- [Your goal]:
List, unchanged, every line of the items below that contains the word "each".

- [Saved data entries]:
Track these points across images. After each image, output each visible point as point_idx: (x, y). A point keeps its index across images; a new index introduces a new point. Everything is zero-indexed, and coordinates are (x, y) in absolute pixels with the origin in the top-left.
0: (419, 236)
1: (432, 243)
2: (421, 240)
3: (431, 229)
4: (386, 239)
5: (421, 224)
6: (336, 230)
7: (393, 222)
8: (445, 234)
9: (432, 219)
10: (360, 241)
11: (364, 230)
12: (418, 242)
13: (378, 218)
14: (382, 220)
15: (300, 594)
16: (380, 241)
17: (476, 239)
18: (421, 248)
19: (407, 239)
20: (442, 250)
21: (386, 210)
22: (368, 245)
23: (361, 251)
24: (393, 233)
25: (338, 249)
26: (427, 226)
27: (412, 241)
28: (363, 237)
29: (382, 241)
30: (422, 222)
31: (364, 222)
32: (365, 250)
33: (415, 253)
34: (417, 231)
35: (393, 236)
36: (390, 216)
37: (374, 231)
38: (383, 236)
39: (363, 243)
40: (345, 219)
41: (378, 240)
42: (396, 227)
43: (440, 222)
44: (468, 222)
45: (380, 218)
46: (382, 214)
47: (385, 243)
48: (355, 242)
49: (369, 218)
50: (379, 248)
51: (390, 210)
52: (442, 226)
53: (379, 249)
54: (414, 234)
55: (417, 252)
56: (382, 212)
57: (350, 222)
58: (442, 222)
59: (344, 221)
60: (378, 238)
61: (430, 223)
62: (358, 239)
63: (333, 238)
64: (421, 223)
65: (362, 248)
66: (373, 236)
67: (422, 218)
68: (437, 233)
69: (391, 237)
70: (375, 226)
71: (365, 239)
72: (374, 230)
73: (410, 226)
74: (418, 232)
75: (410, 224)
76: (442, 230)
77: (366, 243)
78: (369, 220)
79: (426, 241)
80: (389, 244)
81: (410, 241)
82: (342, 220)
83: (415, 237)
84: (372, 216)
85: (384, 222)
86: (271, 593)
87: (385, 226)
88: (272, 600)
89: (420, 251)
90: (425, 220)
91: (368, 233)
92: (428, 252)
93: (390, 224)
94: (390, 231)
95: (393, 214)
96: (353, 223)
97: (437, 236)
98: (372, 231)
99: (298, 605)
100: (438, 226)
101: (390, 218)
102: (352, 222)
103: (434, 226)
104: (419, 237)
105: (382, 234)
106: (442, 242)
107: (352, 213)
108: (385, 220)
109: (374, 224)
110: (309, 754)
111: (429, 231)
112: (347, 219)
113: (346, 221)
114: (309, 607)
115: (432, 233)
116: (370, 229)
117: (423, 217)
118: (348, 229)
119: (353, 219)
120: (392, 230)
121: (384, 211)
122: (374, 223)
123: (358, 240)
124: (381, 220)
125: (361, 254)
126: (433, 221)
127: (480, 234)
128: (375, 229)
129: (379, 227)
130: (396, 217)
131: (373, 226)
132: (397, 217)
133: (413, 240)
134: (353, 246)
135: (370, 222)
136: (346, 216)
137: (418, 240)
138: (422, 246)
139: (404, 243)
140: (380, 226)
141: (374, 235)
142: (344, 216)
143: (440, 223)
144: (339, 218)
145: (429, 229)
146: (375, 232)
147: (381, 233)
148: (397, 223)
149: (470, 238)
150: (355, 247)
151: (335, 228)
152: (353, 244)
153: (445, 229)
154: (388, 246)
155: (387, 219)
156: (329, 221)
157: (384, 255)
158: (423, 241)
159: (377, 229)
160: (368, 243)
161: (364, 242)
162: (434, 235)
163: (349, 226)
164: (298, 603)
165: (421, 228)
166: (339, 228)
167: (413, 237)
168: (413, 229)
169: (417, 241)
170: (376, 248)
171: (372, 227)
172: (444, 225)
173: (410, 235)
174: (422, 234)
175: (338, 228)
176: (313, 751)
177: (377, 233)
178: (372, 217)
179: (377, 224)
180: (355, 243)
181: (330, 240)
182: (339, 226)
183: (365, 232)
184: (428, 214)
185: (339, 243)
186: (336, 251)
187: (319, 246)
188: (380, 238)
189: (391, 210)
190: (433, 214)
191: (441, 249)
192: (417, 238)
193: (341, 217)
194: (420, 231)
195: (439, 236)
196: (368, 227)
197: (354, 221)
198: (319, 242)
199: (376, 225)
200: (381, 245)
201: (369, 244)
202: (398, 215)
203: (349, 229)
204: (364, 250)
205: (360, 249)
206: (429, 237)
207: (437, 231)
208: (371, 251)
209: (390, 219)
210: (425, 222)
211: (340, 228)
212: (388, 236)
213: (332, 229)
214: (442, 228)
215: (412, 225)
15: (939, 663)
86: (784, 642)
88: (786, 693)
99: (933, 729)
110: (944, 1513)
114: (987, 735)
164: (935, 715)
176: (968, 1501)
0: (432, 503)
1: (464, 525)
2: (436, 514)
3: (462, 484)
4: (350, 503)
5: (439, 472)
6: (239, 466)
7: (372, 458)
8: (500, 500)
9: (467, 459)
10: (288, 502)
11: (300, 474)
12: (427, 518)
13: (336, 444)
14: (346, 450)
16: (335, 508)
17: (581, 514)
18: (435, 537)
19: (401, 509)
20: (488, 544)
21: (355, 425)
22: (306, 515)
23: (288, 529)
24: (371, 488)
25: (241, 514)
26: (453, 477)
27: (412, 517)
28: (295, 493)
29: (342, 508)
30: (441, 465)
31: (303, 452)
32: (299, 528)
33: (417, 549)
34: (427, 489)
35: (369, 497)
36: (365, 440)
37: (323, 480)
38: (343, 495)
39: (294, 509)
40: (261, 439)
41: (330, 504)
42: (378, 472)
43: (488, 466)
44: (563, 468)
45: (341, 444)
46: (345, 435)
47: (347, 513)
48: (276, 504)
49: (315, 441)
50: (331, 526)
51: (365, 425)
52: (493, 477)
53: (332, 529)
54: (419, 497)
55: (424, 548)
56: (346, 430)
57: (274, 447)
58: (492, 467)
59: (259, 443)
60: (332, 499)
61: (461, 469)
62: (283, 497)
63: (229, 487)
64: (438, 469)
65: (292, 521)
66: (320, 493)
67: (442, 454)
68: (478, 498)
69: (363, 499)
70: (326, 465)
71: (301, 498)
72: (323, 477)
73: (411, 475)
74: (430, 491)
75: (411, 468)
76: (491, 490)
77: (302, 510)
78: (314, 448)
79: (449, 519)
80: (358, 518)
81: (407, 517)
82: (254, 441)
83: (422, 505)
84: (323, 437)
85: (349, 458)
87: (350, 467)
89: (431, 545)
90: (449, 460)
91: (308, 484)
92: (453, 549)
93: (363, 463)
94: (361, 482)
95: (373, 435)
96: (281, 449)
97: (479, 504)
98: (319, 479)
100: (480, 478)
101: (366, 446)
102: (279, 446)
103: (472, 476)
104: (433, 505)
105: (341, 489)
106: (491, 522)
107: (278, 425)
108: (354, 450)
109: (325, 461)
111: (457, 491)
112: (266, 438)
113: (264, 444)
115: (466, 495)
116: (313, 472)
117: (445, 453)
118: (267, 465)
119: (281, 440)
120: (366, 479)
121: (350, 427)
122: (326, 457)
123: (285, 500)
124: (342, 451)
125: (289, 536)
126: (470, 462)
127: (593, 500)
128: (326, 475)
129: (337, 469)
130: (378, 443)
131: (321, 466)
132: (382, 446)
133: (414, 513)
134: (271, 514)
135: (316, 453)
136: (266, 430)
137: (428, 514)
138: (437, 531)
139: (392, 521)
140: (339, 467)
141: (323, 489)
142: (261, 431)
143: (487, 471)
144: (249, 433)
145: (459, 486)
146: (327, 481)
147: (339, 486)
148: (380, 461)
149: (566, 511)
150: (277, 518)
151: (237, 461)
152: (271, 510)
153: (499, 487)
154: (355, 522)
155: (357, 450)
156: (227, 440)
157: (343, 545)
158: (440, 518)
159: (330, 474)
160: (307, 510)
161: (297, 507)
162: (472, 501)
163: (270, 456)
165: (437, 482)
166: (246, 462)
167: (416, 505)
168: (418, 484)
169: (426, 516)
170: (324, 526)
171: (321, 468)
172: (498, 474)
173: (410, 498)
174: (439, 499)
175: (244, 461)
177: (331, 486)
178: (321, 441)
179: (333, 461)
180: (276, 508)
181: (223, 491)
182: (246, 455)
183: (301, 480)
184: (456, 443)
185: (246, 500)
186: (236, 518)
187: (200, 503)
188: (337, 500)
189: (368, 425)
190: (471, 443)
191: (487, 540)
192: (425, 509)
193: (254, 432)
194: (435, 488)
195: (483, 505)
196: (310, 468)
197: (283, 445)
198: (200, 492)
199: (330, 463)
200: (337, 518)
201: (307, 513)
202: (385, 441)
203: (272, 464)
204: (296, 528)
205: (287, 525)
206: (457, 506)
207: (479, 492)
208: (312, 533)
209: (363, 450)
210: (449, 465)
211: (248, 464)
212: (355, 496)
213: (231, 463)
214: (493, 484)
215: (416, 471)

- [Answer to the exercise]:
Track these points across images. After each image, output each visible point as point_idx: (x, y). A point keeps its index across images; a new index introduces a new point. Everything is zero-indexed, and coordinates are (x, y) in absolute pixels with the origin in the top-left.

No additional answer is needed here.